To begin to get the hang of E-Prime, consider the following two columns, the first written in Standard English and the second in English Prime.
Standard English
English Prime
1. The photon is a wave.
1. The photon behaves as a wave when constrained by certain instruments.
2. The photon is a particle.
2. The photon appears as a particle when constrained by other instruments.
3. John is unhappy and grouchy.
3. John appears unhappy and grouchy in the office.
4. John is bright and cheerful.
4. John appears bright and cheerful on holiday at the beach.
5. The car involved in the hit-and-run accident was a blue Ford.
5. In memory, I think I recall the car involved in the hit-and-run accident as a blue Ford.
6. That is a fascist idea.
6. That seems like a fascist idea to me.
7. Beethoven is better than Mozart.
7. In my present mixed state of musical education and ignorance Beethoven seems better than Mozart to me.

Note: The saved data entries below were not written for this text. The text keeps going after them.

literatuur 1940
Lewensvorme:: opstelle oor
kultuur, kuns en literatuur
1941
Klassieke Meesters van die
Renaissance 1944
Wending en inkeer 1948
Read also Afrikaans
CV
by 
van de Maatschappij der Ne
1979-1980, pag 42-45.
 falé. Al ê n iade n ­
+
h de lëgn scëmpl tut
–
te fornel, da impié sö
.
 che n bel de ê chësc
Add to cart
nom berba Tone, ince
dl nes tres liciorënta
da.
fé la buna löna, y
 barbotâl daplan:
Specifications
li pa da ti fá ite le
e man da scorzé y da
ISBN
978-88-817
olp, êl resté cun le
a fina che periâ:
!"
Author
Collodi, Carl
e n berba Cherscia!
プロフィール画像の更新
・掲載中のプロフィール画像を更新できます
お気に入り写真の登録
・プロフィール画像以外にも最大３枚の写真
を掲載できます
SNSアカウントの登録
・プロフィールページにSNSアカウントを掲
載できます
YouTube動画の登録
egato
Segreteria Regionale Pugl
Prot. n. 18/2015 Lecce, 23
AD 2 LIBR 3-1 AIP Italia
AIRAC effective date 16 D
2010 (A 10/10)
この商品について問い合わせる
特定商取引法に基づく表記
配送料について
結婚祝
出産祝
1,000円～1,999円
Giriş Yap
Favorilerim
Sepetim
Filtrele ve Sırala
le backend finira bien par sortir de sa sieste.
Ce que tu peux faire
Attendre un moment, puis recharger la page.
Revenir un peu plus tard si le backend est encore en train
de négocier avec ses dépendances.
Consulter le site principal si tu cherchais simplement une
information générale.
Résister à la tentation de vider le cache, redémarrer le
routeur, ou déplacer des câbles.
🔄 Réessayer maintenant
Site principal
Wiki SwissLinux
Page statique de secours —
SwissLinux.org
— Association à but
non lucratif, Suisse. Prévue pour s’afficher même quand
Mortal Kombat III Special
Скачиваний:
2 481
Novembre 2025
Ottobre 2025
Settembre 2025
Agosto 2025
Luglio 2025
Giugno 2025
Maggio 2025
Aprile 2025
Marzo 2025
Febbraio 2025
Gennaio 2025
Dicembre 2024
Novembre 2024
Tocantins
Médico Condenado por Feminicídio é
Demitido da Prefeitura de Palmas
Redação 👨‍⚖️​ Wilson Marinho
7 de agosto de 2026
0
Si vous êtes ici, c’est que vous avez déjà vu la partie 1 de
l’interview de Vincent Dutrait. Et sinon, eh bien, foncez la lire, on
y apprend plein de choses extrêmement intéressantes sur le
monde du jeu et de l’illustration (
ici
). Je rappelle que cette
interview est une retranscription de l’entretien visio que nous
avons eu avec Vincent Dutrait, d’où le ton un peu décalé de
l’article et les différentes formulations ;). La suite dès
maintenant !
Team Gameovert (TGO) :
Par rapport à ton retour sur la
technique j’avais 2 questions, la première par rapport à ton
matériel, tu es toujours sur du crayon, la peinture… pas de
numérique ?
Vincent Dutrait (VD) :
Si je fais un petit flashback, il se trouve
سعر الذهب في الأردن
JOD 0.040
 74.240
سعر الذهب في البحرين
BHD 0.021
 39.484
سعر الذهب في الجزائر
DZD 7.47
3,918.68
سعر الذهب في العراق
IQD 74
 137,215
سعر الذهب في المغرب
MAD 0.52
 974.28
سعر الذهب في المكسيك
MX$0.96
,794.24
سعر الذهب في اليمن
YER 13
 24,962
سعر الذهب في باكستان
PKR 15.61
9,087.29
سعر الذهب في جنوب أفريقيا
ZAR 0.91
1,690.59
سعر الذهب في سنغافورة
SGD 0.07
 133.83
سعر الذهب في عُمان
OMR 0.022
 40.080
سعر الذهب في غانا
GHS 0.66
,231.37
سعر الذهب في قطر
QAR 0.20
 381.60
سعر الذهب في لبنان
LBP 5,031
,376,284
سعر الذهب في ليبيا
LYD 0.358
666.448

8. Lady Chatterly's lover is a pornographic novel.
8. Lady Chatterly's lover seems like a pornographic novel to me.
9. Grass is green.
9. Grass registers as green to most human eyes.
10. The first man stabbed the second man with a knife.
10. I think I saw the first man stab the second man with a knife.
In the first example a "metaphysical" or Aristotelian formulation in Standard English becomes an operational or existential formulation when rewritten in English Prime. This may appear of interest only to philosophers and scientists of an operationalist/phenomenologist bias, but consider what happens when we move to the second example.
Clearly, written in Standard English, "The photon is a wave," and "The photon is a particle" contradict each other, just like the sentences "Robin is a boy" and "Robin is a girl." Nonetheless, all through the nineteenth century physicists found themselves debating about this and, by the early 1920s, it became obvious that the experimental evidence depended on the instruments or the instrumental set-up (design) of the total experiment. One type of experiment always showed light traveling in waves, and another type always showed light traveling as discrete particles.